▶ **Exercise details**: Filter these records by the string "characteristics", copying each line that holds it.

▶ **Data for review**:
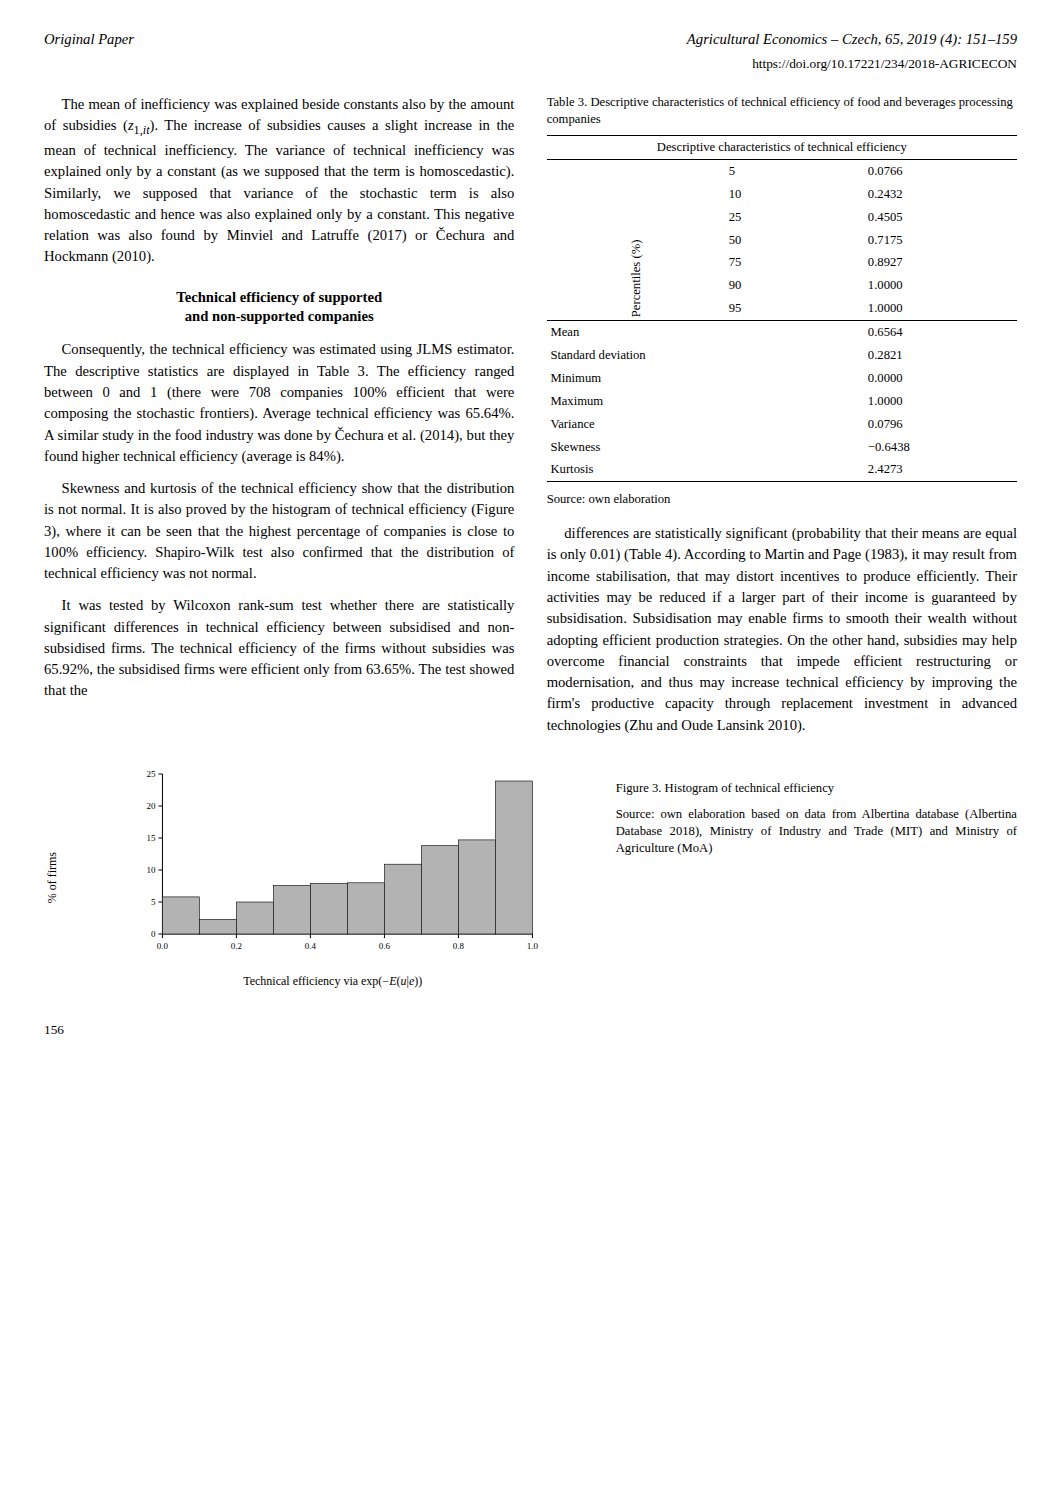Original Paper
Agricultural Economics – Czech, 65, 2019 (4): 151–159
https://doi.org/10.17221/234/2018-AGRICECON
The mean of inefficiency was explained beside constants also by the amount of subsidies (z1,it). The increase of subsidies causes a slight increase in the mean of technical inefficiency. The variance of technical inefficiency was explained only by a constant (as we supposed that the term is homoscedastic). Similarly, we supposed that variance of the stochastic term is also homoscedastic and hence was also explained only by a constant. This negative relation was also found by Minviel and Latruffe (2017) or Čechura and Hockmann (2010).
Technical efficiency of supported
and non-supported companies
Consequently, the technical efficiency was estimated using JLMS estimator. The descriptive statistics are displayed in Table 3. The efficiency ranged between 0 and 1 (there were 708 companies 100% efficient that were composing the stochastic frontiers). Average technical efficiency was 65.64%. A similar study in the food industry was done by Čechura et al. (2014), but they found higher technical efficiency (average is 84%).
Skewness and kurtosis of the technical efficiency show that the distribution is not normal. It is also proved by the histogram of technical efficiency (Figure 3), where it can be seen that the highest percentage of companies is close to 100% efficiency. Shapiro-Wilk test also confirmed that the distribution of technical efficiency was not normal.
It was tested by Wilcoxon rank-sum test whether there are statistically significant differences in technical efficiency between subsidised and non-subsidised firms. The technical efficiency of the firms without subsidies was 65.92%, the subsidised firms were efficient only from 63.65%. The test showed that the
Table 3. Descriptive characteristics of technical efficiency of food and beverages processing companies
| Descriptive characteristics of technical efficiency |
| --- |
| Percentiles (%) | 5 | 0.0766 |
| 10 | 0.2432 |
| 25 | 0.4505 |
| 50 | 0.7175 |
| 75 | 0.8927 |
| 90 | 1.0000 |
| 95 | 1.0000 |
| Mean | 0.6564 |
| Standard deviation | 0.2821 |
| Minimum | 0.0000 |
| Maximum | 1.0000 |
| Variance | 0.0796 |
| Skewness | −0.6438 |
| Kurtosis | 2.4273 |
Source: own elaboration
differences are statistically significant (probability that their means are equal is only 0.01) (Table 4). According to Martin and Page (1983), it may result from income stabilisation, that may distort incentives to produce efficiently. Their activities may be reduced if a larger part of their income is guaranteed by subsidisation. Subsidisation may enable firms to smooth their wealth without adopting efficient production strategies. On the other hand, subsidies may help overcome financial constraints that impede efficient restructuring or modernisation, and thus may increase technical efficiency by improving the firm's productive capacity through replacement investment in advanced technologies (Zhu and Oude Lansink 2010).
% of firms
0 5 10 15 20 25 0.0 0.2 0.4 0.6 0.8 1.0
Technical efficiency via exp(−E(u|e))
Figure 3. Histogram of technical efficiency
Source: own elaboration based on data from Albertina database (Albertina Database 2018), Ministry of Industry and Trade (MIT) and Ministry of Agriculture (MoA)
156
---
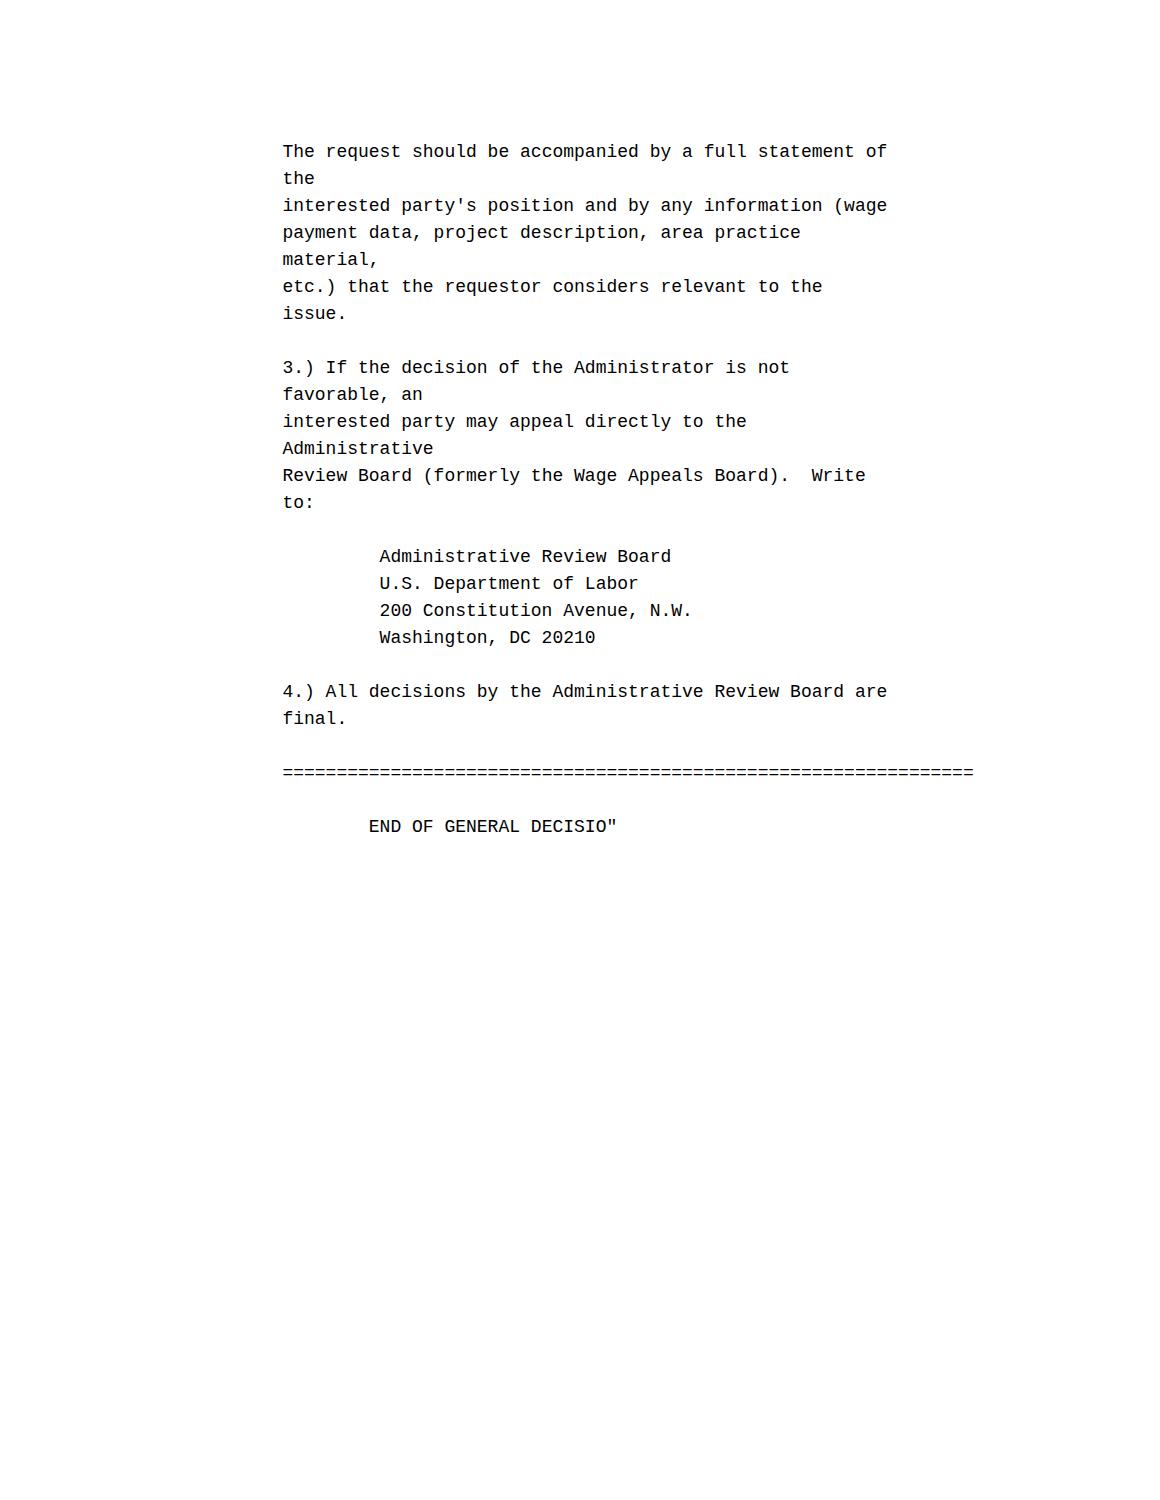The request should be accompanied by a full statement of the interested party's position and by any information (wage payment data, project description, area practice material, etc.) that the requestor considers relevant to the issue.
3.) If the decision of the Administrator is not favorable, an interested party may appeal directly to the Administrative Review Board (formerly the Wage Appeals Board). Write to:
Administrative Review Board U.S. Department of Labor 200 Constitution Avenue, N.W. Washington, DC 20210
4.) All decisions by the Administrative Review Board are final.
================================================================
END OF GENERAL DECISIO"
--
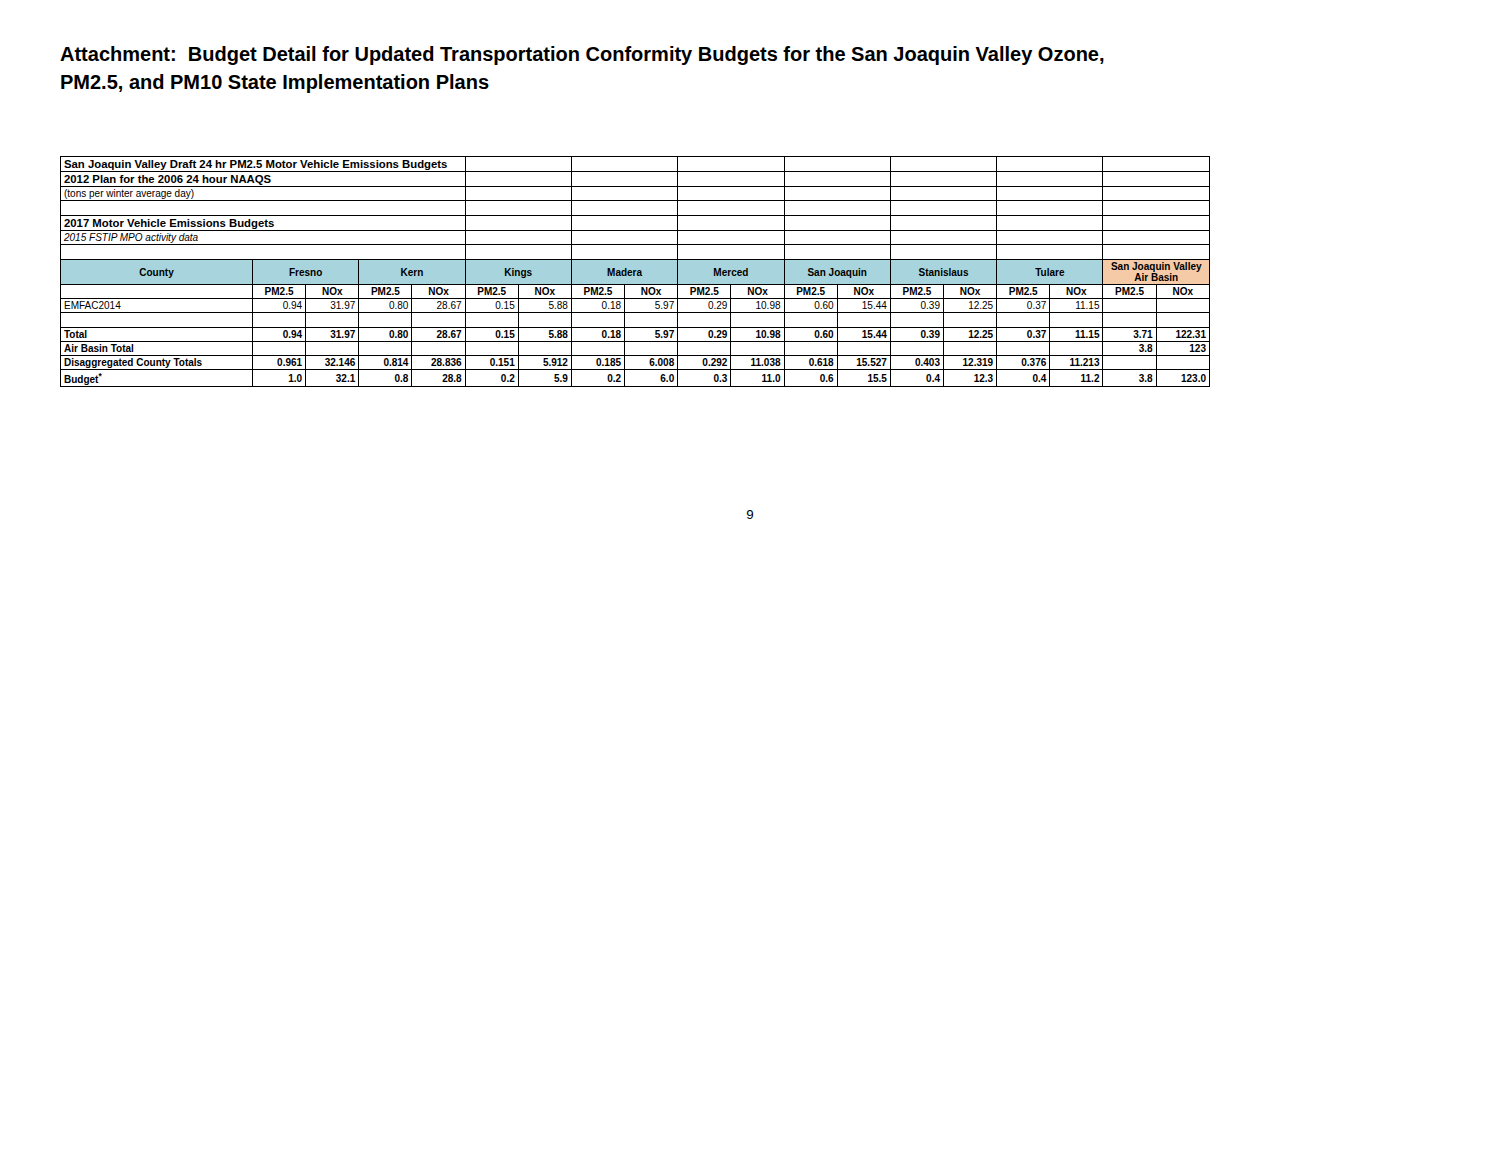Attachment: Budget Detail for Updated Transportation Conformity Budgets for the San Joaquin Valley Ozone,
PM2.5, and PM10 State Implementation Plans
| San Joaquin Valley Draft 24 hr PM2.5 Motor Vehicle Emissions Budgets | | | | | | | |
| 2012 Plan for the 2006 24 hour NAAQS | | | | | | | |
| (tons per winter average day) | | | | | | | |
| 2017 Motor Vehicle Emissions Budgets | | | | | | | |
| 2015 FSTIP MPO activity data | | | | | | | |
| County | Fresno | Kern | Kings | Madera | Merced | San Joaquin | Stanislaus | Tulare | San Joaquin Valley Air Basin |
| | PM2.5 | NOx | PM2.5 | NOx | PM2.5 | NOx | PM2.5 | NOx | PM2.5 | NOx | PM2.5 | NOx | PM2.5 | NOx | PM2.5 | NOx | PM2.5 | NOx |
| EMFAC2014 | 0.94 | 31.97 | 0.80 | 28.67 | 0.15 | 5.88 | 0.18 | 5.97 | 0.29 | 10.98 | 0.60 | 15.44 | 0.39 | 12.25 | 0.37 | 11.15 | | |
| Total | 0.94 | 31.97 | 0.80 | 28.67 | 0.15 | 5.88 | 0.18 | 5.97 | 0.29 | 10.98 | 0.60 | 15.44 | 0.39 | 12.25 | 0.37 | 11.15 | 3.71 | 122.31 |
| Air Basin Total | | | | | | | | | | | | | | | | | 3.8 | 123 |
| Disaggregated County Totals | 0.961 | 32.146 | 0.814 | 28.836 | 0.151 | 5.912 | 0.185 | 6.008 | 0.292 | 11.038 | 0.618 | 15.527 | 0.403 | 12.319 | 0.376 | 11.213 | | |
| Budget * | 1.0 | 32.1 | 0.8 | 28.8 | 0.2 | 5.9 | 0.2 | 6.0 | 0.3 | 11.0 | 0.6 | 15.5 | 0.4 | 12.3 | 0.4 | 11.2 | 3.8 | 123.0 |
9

▶ **Written answer**:
Table 3. Descriptive characteristics of technical efficiency of food and beverages processing companies
| Descriptive characteristics of technical efficiency |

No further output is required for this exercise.